## WHAT IS EXPECTED
Look through the entries below and show every line containing the word "labels".

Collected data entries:
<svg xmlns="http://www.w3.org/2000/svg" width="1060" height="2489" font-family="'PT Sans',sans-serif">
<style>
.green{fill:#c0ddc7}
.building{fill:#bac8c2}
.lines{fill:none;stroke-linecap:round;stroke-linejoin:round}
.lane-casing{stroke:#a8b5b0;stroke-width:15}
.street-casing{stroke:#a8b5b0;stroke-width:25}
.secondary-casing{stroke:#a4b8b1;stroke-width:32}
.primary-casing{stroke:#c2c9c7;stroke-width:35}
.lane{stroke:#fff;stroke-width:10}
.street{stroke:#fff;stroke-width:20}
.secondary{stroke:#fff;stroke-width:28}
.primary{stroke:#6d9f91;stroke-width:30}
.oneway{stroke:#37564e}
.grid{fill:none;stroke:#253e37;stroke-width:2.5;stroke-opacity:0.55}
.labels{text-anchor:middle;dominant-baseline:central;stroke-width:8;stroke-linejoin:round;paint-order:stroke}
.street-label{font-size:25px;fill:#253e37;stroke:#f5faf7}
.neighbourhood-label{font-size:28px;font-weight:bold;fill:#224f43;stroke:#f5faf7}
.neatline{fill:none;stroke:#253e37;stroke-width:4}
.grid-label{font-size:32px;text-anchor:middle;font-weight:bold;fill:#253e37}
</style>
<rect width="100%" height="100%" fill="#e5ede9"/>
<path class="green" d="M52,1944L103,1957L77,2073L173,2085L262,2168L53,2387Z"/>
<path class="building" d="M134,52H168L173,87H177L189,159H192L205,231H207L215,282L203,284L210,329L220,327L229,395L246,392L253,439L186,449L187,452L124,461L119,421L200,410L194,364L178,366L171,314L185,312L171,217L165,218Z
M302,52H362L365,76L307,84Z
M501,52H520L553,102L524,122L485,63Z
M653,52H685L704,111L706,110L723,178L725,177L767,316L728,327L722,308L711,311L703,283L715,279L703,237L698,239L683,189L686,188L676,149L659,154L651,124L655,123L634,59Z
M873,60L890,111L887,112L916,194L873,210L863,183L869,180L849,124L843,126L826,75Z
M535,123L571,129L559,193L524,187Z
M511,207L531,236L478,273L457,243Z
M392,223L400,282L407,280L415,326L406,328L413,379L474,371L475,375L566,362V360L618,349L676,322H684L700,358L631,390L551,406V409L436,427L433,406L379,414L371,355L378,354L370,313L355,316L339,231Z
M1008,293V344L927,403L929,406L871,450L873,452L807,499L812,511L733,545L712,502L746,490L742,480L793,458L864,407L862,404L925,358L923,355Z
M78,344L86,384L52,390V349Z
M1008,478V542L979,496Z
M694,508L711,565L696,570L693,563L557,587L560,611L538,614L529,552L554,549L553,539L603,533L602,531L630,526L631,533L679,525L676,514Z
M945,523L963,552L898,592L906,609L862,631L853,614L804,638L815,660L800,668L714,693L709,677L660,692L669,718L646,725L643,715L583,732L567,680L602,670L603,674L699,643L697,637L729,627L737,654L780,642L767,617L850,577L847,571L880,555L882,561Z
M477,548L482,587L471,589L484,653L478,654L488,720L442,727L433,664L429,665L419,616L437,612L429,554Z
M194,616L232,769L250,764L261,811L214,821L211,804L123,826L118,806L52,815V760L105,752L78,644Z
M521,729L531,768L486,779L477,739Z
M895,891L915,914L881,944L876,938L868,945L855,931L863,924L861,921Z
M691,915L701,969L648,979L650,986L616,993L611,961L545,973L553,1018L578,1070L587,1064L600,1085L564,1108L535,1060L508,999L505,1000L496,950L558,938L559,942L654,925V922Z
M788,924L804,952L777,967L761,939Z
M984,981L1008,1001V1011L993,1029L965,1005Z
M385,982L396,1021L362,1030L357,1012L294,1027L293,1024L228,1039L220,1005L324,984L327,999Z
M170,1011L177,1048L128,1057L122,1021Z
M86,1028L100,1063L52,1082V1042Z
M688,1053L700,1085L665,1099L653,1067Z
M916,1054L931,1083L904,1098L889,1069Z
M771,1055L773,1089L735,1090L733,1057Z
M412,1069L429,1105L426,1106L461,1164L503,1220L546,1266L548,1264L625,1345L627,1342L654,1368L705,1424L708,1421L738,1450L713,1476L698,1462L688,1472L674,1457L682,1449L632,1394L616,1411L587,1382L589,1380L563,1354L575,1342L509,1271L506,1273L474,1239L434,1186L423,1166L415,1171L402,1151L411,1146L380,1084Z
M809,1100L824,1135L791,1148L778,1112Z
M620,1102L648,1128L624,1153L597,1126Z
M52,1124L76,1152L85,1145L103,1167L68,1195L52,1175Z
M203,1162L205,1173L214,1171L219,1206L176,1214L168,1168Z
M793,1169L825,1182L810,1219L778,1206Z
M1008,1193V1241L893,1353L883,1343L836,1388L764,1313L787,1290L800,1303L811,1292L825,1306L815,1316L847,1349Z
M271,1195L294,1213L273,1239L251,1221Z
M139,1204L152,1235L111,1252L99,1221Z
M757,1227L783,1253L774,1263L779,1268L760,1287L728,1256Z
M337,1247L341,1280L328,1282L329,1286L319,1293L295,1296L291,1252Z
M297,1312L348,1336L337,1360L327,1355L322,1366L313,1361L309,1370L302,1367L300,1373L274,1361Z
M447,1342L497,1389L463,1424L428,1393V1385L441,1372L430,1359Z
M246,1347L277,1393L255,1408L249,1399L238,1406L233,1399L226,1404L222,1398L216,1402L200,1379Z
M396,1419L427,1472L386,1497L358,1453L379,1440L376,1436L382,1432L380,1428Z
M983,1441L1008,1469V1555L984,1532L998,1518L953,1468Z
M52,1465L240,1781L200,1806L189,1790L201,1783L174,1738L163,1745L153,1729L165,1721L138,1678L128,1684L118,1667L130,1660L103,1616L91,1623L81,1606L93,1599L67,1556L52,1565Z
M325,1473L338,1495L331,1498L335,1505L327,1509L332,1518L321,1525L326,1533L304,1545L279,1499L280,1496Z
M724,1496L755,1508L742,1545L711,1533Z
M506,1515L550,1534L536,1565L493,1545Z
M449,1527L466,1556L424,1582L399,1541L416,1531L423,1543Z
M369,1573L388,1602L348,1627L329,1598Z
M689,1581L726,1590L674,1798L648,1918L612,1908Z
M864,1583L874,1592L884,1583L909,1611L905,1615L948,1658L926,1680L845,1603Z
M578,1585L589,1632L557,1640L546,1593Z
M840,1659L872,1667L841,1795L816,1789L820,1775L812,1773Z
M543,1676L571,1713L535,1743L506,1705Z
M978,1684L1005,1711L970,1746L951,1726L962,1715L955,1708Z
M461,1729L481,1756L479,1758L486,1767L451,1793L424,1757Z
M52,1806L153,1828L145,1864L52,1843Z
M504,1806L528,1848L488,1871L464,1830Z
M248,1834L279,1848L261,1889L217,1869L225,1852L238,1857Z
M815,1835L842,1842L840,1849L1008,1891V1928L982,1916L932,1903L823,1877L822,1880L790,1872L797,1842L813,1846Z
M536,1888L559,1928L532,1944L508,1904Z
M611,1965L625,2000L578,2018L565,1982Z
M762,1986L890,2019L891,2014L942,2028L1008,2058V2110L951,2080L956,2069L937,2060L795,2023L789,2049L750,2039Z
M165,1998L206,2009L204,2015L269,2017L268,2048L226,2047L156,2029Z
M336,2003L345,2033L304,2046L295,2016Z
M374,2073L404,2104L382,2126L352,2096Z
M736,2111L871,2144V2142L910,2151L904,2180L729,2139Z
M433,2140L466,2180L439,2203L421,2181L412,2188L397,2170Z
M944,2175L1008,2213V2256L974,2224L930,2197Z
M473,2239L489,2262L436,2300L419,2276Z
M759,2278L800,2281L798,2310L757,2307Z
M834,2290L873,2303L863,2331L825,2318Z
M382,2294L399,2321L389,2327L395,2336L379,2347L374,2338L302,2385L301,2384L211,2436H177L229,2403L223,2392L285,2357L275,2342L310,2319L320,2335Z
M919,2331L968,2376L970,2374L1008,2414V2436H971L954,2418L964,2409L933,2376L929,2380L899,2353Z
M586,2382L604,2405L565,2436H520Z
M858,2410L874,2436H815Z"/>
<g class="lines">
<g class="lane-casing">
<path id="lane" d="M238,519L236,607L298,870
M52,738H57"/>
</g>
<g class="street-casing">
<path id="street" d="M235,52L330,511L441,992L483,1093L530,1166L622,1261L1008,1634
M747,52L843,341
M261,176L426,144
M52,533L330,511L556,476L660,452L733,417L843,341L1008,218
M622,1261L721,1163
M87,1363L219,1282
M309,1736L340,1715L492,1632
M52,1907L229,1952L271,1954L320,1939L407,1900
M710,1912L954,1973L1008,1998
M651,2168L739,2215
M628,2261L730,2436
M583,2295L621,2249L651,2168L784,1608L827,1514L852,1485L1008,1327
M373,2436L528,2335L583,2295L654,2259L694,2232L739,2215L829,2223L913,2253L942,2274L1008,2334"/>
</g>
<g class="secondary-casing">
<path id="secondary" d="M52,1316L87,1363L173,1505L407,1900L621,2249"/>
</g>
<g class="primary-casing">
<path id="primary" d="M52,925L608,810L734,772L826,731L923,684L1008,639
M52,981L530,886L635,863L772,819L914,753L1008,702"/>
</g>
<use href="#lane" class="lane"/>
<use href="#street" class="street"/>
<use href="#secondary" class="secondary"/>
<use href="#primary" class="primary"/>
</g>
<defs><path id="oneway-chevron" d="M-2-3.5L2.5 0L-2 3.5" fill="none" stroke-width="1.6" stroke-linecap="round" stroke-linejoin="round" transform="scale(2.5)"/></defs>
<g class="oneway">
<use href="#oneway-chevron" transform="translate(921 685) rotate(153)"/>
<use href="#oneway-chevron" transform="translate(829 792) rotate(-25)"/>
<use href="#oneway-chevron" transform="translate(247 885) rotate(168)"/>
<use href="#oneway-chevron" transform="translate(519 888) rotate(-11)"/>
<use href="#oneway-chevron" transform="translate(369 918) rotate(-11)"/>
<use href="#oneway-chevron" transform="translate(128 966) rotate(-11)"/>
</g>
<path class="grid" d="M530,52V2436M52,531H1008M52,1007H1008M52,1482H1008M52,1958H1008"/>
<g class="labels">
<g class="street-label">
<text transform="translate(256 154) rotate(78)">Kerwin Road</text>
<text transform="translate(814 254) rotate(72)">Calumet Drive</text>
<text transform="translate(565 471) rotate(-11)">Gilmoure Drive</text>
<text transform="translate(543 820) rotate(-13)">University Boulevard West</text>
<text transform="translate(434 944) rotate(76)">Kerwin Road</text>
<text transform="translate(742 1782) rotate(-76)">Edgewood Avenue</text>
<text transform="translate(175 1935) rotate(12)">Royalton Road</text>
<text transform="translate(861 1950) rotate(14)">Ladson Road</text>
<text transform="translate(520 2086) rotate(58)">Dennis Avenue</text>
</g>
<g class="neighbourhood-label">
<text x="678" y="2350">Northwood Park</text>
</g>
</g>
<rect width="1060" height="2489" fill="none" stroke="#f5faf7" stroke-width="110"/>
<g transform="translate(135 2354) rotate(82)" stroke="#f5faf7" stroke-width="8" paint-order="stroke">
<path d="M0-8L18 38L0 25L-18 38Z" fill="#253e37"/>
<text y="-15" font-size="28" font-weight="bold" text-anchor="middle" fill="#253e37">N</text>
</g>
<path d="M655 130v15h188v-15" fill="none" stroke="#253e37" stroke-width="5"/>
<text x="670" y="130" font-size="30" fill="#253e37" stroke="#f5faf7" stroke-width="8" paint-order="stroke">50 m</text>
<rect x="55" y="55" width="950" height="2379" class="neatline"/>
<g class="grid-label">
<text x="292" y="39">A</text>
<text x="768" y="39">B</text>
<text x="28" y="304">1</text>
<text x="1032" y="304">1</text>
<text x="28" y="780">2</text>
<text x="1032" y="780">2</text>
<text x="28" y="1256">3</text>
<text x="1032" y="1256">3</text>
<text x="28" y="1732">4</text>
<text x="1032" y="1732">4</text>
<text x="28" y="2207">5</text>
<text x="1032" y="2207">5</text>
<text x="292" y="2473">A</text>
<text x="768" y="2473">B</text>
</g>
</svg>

## YOUR SOLUTION
.labels{text-anchor:middle;dominant-baseline:central;stroke-width:8;stroke-linejoin:round;paint-order:stroke}
<g class="labels">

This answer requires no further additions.